Zweifellos steckt Bernhard K. vom Freiburger Staatschutz hier wieder als die treibende Kraft hinter der Durchsuchung. Die Motivation des umtriebigsten Freiburger Staatschützers lässt sich zuletzt kaum noch mit beruflichem Engagement erklären. Seine akribischen Auswärtsfahrten zur Verfolgung linker FreiburgerInnen in andere Bundesländer, die gezielten Eskalationsversuche bei Veranstaltungen wie bei der letzten Bleiberechtsdemo, Ausraster, Sachbeschädigungen und Beleidigungen zeigen deutlich seine persönliche Abneigung gegen alles Linke.

Weitermachen!
Selbstverständlich wird das Linke Zentrum rechtlich gegen die
Hausdurchsuchung vorgehen. Sollte in Zukunft eine solche Begründung zur Durchsuchung linker Räumlichkeiten ausreichen, wäre es den Repressionsbehörden nach Gutdünken möglich, nach einem Protestaufruf oder Vorfall nahezu jeden Raum zu durchsuchen. Natürlich dürfen wir uns bei diesem Versuch, die Hausdurchsuchung für unrechtmäßig erklären zu lassen, keine Illusionen machen. Am Ende entscheiden die Büttel des selben Systems über die Rechtmäßigkeit der Durchsuchung, die sie erst
möglich gemacht haben.
Unabhängig von der Entscheidung über die Rechtmäßigkeit heißt es also: Weitermachen! Staatliche Repression soll uns einschüchtern und vereinzeln. Das beste Mittel gegen dieses Ziel ist, weiterhin gemeinsam und solidarisch an einer befreiten Gesellschaft zu arbeiten!

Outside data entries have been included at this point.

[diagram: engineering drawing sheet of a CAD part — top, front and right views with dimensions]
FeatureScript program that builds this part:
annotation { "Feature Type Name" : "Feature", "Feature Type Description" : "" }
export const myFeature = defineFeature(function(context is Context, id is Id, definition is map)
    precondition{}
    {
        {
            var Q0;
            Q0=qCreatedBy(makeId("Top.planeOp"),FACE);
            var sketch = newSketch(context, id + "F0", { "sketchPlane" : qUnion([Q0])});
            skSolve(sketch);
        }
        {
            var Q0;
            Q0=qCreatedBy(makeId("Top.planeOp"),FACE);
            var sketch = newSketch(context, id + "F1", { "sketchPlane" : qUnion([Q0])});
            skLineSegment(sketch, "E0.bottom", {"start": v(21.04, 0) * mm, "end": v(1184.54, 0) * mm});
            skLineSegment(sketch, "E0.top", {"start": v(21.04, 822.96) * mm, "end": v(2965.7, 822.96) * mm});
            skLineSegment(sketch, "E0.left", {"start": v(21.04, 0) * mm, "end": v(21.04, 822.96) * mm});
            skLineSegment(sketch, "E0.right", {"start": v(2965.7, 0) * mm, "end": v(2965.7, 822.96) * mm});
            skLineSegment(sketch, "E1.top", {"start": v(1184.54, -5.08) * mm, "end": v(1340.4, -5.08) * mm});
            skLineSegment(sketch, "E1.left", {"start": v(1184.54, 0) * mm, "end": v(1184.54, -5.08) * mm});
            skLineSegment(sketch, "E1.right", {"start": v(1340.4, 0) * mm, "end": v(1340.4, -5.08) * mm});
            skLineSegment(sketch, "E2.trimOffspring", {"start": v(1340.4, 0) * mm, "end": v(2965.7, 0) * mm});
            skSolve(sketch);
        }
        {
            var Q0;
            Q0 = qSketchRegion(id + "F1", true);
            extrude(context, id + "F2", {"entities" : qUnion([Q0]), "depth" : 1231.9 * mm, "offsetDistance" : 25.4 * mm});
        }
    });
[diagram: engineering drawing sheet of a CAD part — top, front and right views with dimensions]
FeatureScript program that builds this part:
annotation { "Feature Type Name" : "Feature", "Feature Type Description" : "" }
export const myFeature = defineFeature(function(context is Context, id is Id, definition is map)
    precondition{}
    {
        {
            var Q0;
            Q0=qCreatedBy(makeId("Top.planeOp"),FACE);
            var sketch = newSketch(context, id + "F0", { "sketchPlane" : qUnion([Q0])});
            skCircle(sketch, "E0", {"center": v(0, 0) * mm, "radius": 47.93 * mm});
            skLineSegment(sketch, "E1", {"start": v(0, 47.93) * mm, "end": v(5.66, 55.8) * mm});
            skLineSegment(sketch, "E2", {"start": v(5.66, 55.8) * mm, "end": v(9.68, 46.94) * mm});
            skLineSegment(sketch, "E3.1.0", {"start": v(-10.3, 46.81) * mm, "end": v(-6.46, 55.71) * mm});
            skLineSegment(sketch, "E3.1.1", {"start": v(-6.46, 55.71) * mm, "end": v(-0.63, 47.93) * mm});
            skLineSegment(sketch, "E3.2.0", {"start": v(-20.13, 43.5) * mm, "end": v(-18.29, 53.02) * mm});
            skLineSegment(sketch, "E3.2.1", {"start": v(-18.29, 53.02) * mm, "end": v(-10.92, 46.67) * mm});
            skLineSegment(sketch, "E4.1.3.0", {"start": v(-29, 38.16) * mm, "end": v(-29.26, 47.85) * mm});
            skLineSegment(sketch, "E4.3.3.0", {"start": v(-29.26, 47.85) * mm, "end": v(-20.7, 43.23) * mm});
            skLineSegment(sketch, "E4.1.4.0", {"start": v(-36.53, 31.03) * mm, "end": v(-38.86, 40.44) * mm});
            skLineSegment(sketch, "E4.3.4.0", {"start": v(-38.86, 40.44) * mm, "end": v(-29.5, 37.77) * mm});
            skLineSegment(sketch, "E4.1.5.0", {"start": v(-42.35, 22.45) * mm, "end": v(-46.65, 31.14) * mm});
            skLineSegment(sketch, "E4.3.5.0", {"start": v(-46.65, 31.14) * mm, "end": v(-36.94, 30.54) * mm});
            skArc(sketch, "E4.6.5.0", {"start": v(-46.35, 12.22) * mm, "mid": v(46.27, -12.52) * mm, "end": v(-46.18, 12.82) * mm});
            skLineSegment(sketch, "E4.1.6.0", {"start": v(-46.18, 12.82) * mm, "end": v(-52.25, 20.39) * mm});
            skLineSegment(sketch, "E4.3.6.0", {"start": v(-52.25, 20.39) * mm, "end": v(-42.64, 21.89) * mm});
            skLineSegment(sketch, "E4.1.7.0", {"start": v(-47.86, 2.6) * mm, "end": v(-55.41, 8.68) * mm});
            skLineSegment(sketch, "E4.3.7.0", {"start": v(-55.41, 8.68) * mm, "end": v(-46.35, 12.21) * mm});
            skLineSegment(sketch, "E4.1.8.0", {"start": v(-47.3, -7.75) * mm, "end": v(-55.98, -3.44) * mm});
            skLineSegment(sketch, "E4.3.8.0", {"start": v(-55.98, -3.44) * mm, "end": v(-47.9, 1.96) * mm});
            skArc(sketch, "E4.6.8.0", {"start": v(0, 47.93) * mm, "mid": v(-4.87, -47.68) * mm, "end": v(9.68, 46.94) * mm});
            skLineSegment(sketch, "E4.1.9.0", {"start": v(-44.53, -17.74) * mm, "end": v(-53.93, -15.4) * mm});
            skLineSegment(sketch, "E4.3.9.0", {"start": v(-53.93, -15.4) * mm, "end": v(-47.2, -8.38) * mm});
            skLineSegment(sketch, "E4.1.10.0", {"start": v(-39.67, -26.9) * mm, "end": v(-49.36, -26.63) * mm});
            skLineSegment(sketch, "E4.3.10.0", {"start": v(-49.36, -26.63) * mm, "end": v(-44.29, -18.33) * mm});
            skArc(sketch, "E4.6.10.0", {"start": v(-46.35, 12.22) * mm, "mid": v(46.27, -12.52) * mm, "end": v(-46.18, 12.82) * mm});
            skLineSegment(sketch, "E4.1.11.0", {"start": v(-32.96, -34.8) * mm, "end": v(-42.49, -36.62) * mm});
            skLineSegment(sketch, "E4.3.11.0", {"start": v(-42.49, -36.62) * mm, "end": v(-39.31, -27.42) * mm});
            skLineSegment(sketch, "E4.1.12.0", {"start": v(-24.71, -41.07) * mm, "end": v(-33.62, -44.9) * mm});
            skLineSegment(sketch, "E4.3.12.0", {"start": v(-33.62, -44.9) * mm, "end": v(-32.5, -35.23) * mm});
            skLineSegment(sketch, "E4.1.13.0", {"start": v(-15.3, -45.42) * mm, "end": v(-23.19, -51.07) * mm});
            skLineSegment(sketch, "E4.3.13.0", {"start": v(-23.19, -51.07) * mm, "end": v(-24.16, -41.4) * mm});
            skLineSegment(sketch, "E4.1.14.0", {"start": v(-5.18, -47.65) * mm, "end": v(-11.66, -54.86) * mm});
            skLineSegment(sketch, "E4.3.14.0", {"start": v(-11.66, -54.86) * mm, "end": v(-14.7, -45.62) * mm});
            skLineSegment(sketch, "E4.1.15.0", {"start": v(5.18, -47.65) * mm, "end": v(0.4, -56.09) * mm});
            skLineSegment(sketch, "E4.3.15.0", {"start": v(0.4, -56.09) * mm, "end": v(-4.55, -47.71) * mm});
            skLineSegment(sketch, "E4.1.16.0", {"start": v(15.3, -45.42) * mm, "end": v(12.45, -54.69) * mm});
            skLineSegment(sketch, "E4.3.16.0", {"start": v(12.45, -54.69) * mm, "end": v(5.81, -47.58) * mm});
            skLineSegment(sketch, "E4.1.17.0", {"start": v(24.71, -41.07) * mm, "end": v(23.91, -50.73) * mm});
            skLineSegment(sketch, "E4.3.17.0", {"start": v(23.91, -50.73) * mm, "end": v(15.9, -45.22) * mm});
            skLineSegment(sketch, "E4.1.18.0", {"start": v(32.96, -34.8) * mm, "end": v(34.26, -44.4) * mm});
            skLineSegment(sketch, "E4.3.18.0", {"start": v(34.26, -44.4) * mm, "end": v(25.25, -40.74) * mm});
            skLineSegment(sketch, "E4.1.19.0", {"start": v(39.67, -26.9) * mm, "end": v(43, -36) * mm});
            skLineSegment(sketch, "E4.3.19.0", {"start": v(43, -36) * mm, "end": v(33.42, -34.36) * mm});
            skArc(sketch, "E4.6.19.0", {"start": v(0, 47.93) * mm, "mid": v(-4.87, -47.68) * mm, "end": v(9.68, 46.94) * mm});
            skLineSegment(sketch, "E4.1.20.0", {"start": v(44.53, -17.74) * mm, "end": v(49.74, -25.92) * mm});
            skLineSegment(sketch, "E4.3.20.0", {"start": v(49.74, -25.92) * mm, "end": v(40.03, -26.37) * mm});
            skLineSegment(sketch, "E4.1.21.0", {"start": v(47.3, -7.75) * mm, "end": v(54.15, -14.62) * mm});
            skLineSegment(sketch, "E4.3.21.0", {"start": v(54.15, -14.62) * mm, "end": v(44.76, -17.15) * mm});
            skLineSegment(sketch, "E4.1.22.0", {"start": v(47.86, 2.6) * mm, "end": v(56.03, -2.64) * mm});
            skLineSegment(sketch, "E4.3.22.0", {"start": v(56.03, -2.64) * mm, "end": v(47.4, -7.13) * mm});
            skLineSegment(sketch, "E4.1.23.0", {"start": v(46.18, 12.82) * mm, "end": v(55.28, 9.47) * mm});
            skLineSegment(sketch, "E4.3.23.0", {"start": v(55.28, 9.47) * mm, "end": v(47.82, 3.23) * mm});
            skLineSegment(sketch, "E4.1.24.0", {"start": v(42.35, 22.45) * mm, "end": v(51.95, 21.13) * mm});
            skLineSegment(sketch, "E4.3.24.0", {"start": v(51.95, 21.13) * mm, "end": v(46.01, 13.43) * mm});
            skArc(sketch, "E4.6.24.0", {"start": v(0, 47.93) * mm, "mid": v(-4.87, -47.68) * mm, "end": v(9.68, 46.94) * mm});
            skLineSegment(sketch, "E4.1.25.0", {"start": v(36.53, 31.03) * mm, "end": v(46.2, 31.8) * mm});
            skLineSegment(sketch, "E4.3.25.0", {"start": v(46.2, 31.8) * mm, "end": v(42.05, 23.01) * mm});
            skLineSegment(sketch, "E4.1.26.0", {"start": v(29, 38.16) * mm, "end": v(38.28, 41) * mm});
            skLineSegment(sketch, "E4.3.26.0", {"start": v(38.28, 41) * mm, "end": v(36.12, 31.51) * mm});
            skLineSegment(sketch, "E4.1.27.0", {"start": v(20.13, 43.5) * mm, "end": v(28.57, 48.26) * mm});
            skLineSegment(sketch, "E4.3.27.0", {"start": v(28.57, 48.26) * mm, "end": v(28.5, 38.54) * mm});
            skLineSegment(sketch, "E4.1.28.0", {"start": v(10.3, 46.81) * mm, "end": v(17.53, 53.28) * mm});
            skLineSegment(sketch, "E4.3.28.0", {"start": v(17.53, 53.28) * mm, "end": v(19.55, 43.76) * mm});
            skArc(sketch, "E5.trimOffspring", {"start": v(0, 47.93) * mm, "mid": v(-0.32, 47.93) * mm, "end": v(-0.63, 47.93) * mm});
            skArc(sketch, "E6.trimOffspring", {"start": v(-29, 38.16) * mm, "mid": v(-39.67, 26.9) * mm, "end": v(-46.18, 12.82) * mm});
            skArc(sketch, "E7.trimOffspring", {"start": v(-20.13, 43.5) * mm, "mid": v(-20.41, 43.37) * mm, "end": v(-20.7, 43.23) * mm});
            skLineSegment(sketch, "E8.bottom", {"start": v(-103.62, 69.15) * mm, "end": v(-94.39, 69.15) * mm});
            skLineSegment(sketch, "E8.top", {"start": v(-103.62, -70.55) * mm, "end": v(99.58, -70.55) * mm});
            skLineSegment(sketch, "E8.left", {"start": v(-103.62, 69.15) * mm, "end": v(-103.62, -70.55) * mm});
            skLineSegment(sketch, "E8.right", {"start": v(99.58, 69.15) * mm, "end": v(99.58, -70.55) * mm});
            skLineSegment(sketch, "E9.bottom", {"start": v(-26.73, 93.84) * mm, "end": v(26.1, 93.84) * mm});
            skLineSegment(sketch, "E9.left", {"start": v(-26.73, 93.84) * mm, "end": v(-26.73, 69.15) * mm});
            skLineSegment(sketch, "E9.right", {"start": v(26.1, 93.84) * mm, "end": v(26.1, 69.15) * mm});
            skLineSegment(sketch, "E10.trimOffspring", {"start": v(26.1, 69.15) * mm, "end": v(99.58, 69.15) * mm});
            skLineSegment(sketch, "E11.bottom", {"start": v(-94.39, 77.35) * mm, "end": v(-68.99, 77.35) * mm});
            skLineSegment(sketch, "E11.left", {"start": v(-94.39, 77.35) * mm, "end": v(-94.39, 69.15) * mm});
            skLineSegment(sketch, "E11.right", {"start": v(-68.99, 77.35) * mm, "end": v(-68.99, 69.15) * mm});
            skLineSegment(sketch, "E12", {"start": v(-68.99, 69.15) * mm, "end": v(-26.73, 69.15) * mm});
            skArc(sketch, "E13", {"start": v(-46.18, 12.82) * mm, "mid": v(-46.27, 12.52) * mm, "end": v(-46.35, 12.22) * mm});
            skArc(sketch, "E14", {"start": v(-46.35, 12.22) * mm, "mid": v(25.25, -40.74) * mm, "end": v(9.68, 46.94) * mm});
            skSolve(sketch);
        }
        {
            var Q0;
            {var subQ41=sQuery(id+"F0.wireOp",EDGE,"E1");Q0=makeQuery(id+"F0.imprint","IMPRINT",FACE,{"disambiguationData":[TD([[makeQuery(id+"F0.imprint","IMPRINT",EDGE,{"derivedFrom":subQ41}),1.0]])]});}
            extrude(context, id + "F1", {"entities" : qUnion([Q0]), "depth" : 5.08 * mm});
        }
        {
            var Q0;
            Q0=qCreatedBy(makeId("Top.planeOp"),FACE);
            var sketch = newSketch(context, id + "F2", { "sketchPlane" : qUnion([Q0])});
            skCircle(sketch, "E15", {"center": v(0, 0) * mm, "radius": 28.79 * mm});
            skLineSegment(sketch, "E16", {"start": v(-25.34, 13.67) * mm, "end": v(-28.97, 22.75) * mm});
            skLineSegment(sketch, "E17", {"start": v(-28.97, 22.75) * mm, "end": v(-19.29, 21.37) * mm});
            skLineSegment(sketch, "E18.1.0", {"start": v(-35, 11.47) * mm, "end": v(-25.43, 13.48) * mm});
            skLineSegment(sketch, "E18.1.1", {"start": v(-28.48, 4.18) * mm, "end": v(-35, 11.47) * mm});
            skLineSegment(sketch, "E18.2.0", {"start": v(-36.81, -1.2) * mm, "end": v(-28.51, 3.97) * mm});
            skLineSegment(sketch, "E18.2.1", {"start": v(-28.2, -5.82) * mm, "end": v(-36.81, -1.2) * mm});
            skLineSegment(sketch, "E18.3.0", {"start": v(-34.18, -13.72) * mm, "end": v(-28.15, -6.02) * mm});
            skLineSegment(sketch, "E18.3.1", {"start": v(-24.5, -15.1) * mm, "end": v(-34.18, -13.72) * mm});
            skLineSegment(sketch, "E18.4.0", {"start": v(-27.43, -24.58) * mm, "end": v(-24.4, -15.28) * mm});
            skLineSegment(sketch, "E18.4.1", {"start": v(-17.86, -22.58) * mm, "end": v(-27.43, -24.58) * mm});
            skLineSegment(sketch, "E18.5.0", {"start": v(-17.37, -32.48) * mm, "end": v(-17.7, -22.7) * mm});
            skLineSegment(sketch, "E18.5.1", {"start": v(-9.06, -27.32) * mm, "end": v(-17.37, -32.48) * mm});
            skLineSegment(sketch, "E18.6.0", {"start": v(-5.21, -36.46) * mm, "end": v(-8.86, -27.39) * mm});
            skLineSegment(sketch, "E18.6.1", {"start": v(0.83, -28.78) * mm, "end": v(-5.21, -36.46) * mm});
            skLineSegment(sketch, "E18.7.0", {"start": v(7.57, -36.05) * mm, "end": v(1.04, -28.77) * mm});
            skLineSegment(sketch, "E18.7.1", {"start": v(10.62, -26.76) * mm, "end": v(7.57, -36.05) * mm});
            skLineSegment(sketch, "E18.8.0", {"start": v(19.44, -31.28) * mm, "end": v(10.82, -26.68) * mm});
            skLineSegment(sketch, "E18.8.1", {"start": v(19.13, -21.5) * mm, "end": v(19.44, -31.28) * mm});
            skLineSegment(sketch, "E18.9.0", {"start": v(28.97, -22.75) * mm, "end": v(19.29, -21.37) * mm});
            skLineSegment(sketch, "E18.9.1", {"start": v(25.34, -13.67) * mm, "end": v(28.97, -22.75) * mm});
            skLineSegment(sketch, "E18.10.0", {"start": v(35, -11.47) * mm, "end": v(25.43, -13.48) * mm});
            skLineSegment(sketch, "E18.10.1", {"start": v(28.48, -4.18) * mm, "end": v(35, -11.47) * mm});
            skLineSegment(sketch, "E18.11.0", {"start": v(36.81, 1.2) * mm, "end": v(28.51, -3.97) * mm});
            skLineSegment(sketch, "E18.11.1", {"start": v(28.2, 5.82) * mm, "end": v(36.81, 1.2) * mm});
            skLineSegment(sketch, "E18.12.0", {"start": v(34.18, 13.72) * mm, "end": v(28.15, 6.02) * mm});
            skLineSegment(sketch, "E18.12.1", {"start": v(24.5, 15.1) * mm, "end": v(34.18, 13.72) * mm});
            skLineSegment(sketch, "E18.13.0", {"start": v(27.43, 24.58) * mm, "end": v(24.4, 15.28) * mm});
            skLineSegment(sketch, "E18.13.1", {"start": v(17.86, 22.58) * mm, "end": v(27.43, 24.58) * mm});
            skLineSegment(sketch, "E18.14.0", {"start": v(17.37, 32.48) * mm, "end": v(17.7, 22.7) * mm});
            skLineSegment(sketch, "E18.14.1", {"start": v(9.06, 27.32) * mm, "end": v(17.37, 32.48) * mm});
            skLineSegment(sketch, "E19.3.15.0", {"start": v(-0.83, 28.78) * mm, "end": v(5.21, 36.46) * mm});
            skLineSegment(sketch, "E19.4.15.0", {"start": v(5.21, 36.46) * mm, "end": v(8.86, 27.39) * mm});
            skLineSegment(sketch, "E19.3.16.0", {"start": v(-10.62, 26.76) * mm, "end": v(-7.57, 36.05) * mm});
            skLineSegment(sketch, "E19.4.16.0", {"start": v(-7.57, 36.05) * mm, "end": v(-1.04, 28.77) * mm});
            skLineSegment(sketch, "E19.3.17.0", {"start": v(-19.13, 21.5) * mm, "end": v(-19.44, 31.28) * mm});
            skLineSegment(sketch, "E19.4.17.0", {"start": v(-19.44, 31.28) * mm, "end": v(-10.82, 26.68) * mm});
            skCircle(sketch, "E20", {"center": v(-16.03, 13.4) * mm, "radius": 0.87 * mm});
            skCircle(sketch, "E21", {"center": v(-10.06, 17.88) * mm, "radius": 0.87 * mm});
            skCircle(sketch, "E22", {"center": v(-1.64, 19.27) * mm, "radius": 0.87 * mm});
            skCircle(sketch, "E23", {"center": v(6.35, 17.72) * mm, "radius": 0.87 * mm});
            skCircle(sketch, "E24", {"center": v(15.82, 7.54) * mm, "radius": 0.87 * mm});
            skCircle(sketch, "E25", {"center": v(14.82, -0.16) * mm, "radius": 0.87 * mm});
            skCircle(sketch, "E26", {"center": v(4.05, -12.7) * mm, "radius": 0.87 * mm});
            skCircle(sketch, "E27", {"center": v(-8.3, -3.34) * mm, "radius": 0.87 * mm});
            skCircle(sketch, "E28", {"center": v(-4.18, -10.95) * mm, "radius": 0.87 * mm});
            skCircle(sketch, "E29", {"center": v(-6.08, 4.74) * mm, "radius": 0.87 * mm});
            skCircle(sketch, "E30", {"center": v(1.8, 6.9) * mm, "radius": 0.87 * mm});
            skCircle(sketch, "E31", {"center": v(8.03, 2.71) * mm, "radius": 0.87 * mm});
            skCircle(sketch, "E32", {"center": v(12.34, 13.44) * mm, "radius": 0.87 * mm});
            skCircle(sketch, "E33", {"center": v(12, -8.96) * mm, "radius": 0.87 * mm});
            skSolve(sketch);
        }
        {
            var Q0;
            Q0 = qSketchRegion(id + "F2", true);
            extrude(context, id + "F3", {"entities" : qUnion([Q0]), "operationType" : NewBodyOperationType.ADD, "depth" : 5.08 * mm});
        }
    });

Wir als AK Antirep Freiburg werden den Fall weiterhin begleiten und über die neuesten Entwicklungen berichten. Bei Fragen und Interesse an unserer Arbeit meldet euch unter  agantirepfreiburg@riseup.net oder kommt am 2. Freitag des Monats zur Anlaufstelle Antirepression ins Linke Zentrum.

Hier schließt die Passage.